PWMU.CO – Pertarungan Partai Amanat Nasional dan Partai Ummat bisa berakhir mati sampyuh alias mati semua karena saling bunuh. Untuk itu sebelum ibarat nasi menjadi bubur, Amien Rais dan Zulkifli Hasan harus melakukan rekonsilisasi total.
Demikian Deklarator PAN Jawa Timur Anwar Hudijono, Jumat (2/10/2020). Anwar mengaku sejak pasca-Pemilu 1999 sudah tidak aktif di PAN dan partai apapun.
Menurut dia, kedua partai ini sama-sama didirikan Amien Rais. Jika PAN didirikan untuk mengisi reformasi, sementara Partai Ummat ini didirikan dengan semangat mengalahkan PAN sebagai buntut konflik internal. Mau tidak mau keduanya kini pada posisi saling berhadapan ibarat dua gladiator di koloseum.
“Saya khawatir pertarungan kedua partai ini akan berakhir seperti dalam film Gladiator. Sang penguasa, Commodus maupun sang pejuang, Maximus sama-sama mati. Akhirnya orang lain yang memperoleh keuntungan,” katanya.
Tahap awal Partai Ummat mesti berusaha merebut massa PAN. Khususnya pendukung fanatik Amien Rais atau PAN garis lurus. Mungkin ini tidak tidak terlalu sulit karena yang fanatik Amien Rais itu masih banyak meski tidak sebanyak awal era reformasi.
Di samping itu juga massa PAN yang kecewa dengan politik pragmatisme dan langkah zigzag pimpinan PAN. Sebagian warga PAN menduga ada pimpinan yang menggunakan partai untuk tameng dari jeratan hukum kasus korupsi.
“Saya kira di Indonesia ini ada invisible hand politik yang menginginkan PAN dan Partai Ummat ini mati sampyuh. Tujuannya untuk menyingkirkan Amien Rais dari orbit politik. Karena Amien itu dianggap seperti telusup di jari. Meski tidak membunuh tapi mengganggu. Kalkulasi saya, Partai Ummat nanti akan mudah lolos persyaratan administratif di Kemenkumham agar bisa tarung dengan PAN,” tegasnya.
Zamzam Tower
Ditanya tentang prospek Partai Ummat, Anwar Hudijono mengatakan, langkahnya amat sangat berat sekali. Layaknya naik bukit yang terjal sambil memanggul batu sebesar gardu. Saat ini zamannya tidak berselera terhadap partai dakwah atau yang berbasis idealisme keagamaan. Hidup partai dakwah dan partai relijious saat ini seperti menggenggam bara api.
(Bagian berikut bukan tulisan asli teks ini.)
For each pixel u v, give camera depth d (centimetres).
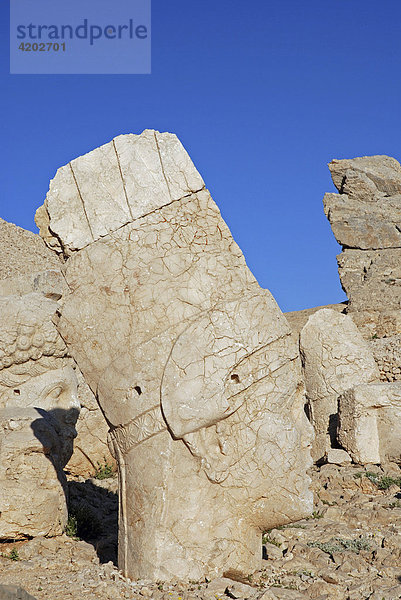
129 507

“Ini zaman yang dapat disimbolisasikan dengan bayangan Zamzam Tower menutupi Kakbah. Maknanya silakan terjemahkan sendiri ha-ha-ha..,” katanya.
Di samping itu, masyarakat sendiri sudah tidak banyak peduli dengan partai politik. Pilihan partai politik itu seperti hafalan. Tidak mudah masyarakat berpaling ke partai baru. Lihat saja nasib partai baru seperti Perindo, PSI, Partai Berkarya, Partai Garuda yang gagal. Padahal partai ini duitnya nyaris tidak terbatas.
“Bisa-bisa Partai Ummat nanti juga gagal mencapai ambang batas parlemen. Kemungkinan nasibnya serupa Partai Gelora yang terkesan cuma jadi semacam taksi online-nya Fahri Hamzah ha-ha-ha..,” katanya sambil tertawa.
Bagi PAN sendiri, menurut Cak Ano—panggilan akrab Anwar Hudijono—jelas semakin berat langkah ke depannya. Sebenarnya tanpa kehadiran Partai Ummat, PAN sudah tertartih-tatih. Kecuali PAN melalukan perubahan manajemen partai secara total. Dari mengandalkan figur tokoh, ke manajemen berbasis institusi seperti Golkar, PPP.
“Kan selama ini PAN itu jualan Amien Rais. Sama dengan Gerindra jualan Prabowo, Partai Demokrat jualan SBY, PDIP jualan Megawati. Dengan tidak ada Amien, PAN harus jualan kinerja partai. Saya kira Zulkifli Hassan tidak cukup menarik pasar,” katanya.
Ditanya peluang rekonsiliasi Amien dengan Zul, Cak Ano mengatakan, pintu rekonsiliasi itu belum tertutup sama sekali. “Mereka ini kan besan. Kalau keduanya tukaran, kan bisa merembet ke suasana perkawinan anaknya. Hubungan perbesanan ini sebenarnya faktor pendukung. Meskipun sering kali, seperti yang dikatakan Kubilai Khan dalam film Marco Polo, musuh paling berbahaya itu justru kerabat dekat,” tegasnya.